A great general guideline for what to eat comes from Michael Pollen: “Eat food cooked by humans, not corporations.” Avoid processed or frozen foods. One of my teachers shared this Ayurveda categorization of foods:
- Smart Foods: These are fresh foods. They are made of live cells, that when entering the human body—also made of live cells—can communicate on a cellular level with the body and be easily assimilated. These foods are easily recognized: they are aromatic, they are colorful and vibrant; you can actually see the life force in them when you look at them. Consider a fresh soup made by your grandmother, or freshly steamed vegetables.
- Dead Foods: These foods have been around a while. They have been frozen and reheated, and perhaps refrigerated and reheated again after that. They have some lifeforce, but you can see when you look at the food—there is a dullness. They are not vibrant externally, and they won’t add much vibrancy to how you feel internally.
- Dumb Foods: These foods are not found in the natural world. Consider a Cheeto, a candy bar, or a fast food chicken nugget with a list of ingredients that cannot be pronounced without a background in chemical engineering. Since these have chemicals do not contain living cells, they can’t community with the cells in our body. Our body doesn’t quite know what to do with them, and they offer no nutritive support or vitality.
Ayurveda encourages us to aim for a diet that is primarily plant-based, with natural grains and proteins. Cooked food is easier to digest than raw foods, and foods prepared with herbs and spices can also support our agni.
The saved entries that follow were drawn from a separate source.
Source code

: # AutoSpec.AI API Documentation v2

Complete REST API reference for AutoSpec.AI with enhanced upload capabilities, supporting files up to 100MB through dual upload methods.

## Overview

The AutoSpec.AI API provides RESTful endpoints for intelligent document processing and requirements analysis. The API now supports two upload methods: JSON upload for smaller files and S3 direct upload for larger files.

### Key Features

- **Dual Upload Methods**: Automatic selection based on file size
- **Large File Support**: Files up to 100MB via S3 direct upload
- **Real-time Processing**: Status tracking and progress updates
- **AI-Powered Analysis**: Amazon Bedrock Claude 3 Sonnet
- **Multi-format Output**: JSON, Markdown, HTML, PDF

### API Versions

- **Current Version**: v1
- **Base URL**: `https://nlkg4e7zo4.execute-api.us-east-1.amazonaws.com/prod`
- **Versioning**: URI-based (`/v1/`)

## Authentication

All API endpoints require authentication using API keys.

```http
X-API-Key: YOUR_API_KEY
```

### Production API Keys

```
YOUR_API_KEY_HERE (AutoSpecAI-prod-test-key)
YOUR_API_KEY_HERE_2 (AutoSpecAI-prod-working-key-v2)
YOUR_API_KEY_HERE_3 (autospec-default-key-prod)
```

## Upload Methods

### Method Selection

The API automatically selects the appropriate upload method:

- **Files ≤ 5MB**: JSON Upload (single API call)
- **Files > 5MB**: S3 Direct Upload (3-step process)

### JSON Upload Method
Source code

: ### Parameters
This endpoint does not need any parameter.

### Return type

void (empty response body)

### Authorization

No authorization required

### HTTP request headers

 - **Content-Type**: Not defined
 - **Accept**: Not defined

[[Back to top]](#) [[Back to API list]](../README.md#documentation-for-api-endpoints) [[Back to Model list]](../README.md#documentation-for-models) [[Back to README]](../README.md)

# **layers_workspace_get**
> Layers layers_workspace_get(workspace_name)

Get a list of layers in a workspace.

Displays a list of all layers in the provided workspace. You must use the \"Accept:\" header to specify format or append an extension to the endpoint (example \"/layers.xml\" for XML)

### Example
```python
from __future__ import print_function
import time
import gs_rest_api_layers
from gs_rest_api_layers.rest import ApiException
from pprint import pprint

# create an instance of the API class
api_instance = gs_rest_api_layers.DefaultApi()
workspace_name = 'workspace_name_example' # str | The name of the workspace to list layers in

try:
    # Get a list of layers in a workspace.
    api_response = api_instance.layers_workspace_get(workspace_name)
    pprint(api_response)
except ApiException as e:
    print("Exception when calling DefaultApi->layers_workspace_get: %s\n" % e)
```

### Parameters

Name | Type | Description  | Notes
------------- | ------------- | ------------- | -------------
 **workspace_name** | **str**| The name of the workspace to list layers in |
Eating fresh foods that are prepared to balance the elements of the seasons is also a valuable consideration. For example, the coldness of winter is naturally invites warming foods like soups, while the heat of summer naturally lends itself toward more cooling foods like salads.
Putting it all together:
Ayurveda offers wonderful strategies for optimizing our health through nurturing our digestion. Paying attention to how, how much, when, and what we eat can ensure that we are getting the most of our meals—both in terms of nutrition, but also in experience.
- Pay attention to your food—avoid distractions
- Allow time between meals to digest the previous food
- Eat your biggest meal mid-day, and keep dinner earlier and lighter
- Eat with the seasons and as Michael Pollen suggests: “Eat food. Not too much. Mostly plants.”
That being said—don’t expect yourself to do all of this perfectly all of the time. Ayurveda is not about rigidity or perfection. Aim for a “B-”, not an “A+”.
Be gentle with yourself and experiment with these guidelines: try one thing, see how you feel, and build gradually from there. Most of all—have fun, invite yourself to slow down, and savor some food!